BLOW IT UP. SELF DESTRUCT SEQUENCE IN 5…4…3..2…1

Oh I love to do it. Secretly, I think we all do.

When I think about all the self-destruction I’ve done in my life, it’s never good, but it comes with a few lessons. One thing I learned is that most of the time, it comes from me not being myself. Do it long enough, living as a lie becomes a powder keg, and within minutes of something bad happening, that keg explodes.

Nothing felt better than exploding in that moment.

That comes at a price. For all the fun I have subconsciously when I clear the decks, the pain afterwards is never worth it. Eventually, it makes me sick, and I decide to cut myself off from the people who support me, and I fall right into depression.

Self  destruction is the kickoff sequence to a bunch of negative feedback loops.

 

Much of it stems from not being myself, forcing an issue, and not listening.

What sucks about the self-destruction sequence is that, like in James Bond Films, its difficult to stop, and generally is a waste of time. What I find far more fruitful, is to save what I can, and recover.
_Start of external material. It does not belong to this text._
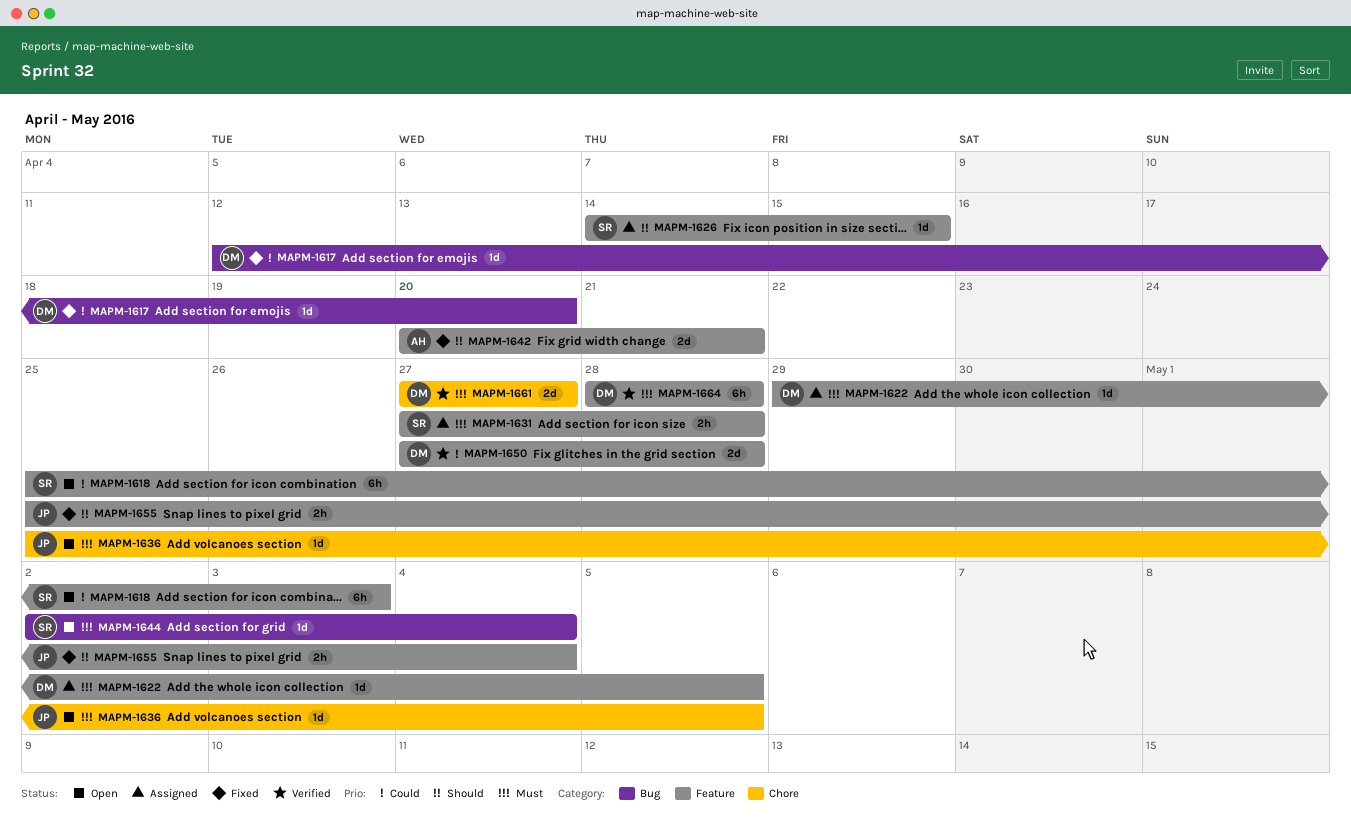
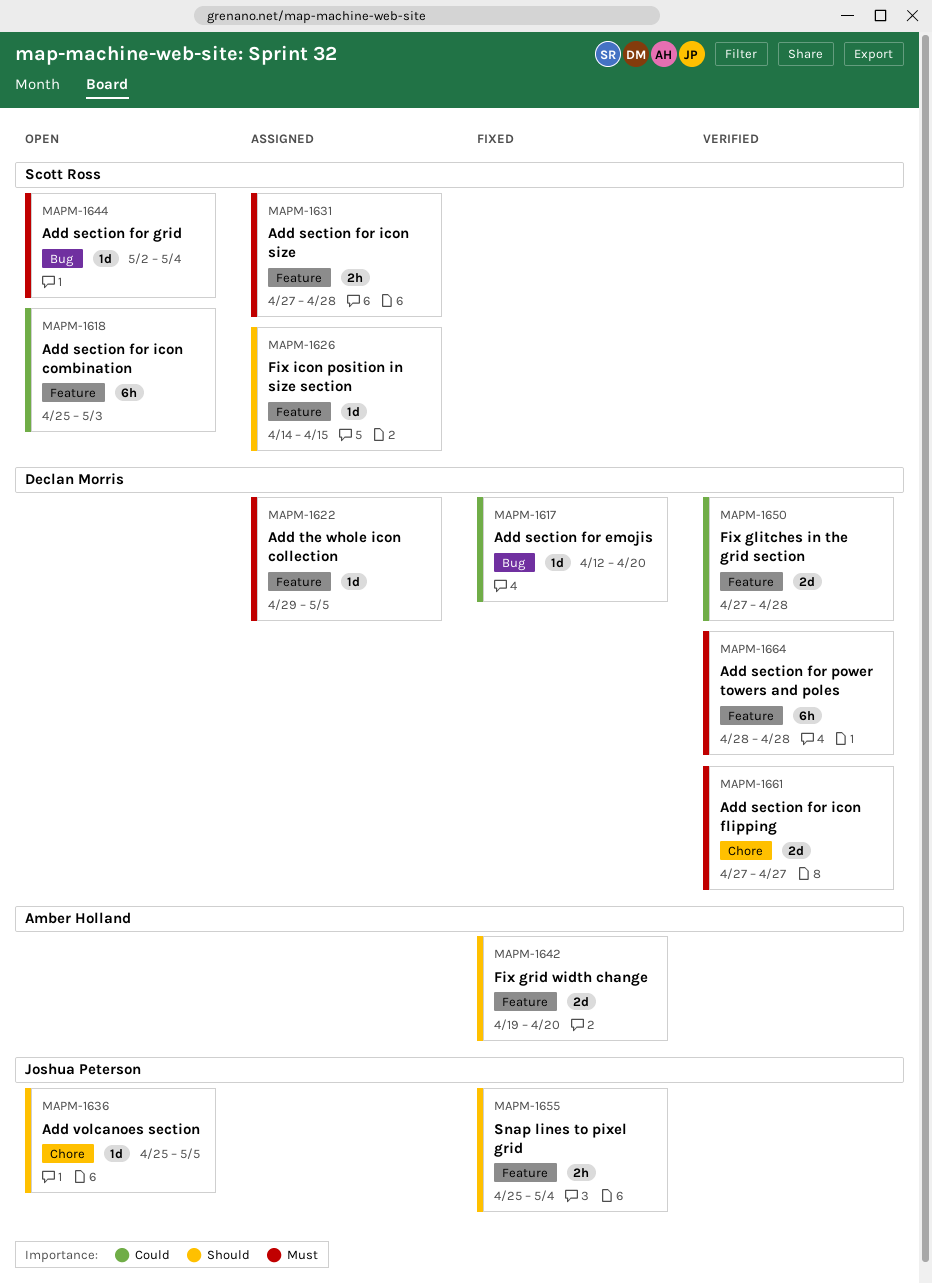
MAPM-1636, priority: Must -> Should
MAPM-1642, start: Apr 20 -> Apr 19
MAPM-1642, due: Apr 21 -> Apr 20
It is impossible to go to the past, so don’t try to. Just start recovery.

In recovery, it becomes really important to contact people, and get some love.

The time to figure out what happened is going to come, and trust me, there is no point in rushing the process. Remember, you just exploded, the wreckage is visible for miles, and there is no shortage of people who will let you off the hook.

In order to face up to recovery after that self destruction, resting is important, and the idea of not getting defensive is another one. Explosions happen. We aren’t robots, and we can’t expect to act like them. The only thing that works is to cut the feedback loop at the source, before it goes to far.